__Source document__:
╔══

An alternative search engine launched last night. It’s called Cuil and, if you’re a reader of tech blogs and/or the New York Times, you’ve no doubt been hammered with the news all day. We checked Cuil out and had a mixed user experience, as did most of the commenters in the post. So it’s a pretty average search engine, although like many before it Cuil claims to be a Google competitor. But why did it get so much PR upon launch? The results showed that Cuil is no different to the hundreds of alternative search engines we track every day.
One reason for the feeding frenzy among media, new and old, is that Cuil’s founders are ex-Google employees.
Another reason is that the founders made some big claims about challenging Google. The New York Times article states that Cuil promises to be “more comprehensive” than Google and give users “more relevant results”.
Having ex-Googlers at the helm and making big claims is nothing new. They were also coming out of stealth mode, which helped the PR. But perhaps what made the difference this time was that some key industry pundits made some big claims themselves about Cuil.
Danny Sullivan, who runs SearchEngineLand and is generally considered to be the most respected search blogger around, is quoted in the NYT as saying: “This is the most promising thing I’ve seen in a while”. He did qualify that by saying: “Whether they are going to threaten Microsoft, much less Google, that’s another story.” And his own post on SEL goes deep into this very question – well worth reading.

╚══

__Study questions__:
1. Edit the part of the piece on Cuil that opens with the words containing "Another reason is" and closes with "themselves about Cuil.", changing "big claims" to "bold claims" wherever it occurs there.
2. Summarize the piece on Cuil in two sentences.
The rows have nothing to do with the piece on Cuil.

__Recorded data__:
╔══

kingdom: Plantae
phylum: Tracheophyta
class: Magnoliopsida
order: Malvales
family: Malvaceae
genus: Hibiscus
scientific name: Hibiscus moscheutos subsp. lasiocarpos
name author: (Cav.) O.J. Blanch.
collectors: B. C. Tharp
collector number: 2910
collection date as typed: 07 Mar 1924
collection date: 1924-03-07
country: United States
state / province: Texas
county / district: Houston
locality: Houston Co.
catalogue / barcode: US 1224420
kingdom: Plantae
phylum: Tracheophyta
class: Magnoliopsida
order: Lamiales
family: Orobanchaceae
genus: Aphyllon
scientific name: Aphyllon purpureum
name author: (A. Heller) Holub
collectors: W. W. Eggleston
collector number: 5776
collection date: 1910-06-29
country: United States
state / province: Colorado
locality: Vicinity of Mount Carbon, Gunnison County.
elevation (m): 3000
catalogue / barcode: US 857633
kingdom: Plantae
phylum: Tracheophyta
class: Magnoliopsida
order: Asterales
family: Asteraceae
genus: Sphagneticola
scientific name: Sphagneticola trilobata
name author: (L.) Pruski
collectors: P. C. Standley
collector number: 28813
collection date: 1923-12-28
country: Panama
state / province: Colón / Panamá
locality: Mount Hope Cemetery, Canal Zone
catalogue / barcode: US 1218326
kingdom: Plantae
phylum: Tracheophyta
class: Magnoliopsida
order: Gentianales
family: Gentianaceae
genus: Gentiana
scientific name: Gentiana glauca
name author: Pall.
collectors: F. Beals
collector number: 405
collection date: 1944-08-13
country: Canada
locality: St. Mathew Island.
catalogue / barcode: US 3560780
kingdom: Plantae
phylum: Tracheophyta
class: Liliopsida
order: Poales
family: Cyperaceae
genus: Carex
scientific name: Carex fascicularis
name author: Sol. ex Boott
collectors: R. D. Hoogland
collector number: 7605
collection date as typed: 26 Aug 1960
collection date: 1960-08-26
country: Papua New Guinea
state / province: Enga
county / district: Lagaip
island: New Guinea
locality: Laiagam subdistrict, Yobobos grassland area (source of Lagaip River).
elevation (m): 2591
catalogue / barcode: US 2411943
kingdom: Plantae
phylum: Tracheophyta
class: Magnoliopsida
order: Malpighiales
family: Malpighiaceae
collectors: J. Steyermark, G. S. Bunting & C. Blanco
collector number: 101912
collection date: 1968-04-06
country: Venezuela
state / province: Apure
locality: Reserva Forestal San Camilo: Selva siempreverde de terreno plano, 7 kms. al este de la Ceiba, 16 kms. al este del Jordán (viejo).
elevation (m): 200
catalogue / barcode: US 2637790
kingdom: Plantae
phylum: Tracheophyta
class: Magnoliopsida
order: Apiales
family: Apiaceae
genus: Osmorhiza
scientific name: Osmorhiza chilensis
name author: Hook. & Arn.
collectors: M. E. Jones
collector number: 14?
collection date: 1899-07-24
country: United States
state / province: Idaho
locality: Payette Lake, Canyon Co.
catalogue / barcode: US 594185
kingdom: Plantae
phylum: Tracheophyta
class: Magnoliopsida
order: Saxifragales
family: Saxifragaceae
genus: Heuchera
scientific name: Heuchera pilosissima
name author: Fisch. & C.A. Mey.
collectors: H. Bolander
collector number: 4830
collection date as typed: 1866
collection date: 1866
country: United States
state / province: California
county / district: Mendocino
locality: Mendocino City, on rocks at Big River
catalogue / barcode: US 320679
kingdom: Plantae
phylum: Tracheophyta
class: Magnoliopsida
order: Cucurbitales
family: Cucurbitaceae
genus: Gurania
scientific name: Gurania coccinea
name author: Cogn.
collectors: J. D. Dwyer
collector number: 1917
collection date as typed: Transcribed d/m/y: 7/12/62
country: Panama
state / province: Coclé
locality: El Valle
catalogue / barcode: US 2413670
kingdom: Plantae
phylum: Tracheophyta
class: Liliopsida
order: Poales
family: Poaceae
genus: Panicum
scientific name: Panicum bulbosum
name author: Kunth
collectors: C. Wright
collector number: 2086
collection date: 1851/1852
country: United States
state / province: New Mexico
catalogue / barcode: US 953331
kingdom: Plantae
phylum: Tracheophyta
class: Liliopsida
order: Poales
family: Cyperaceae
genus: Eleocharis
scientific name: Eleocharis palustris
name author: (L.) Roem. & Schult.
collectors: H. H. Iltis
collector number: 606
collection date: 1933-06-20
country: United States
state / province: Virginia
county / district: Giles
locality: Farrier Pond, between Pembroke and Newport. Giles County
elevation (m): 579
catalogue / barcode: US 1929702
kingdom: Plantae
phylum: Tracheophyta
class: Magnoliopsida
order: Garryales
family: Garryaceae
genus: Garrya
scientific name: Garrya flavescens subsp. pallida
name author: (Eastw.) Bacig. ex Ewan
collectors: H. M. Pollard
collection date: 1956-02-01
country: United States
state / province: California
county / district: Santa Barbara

╚══

__Solution set__:
1.
Another reason is that the founders made some bold claims about challenging Google. The New York Times article states that Cuil promises to be “more comprehensive” than Google and give users “more relevant results”.
Having ex-Googlers at the helm and making bold claims is nothing new. They were also coming out of stealth mode, which helped the PR. But perhaps what made the difference this time was that some key industry pundits made some bold claims themselves about Cuil.

2. Cuil, an alternative search engine launched by ex-Google employees, drew heavy media attention even though a hands-on check found it a fairly average search engine, no different from hundreds of alternatives. The attention came from the founders' claims of challenging Google with more comprehensive and relevant results, from their exit from stealth mode, and perhaps from pundits such as Danny Sullivan, who called it the most promising thing he had seen in a while but questioned whether it would threaten Microsoft, much less Google.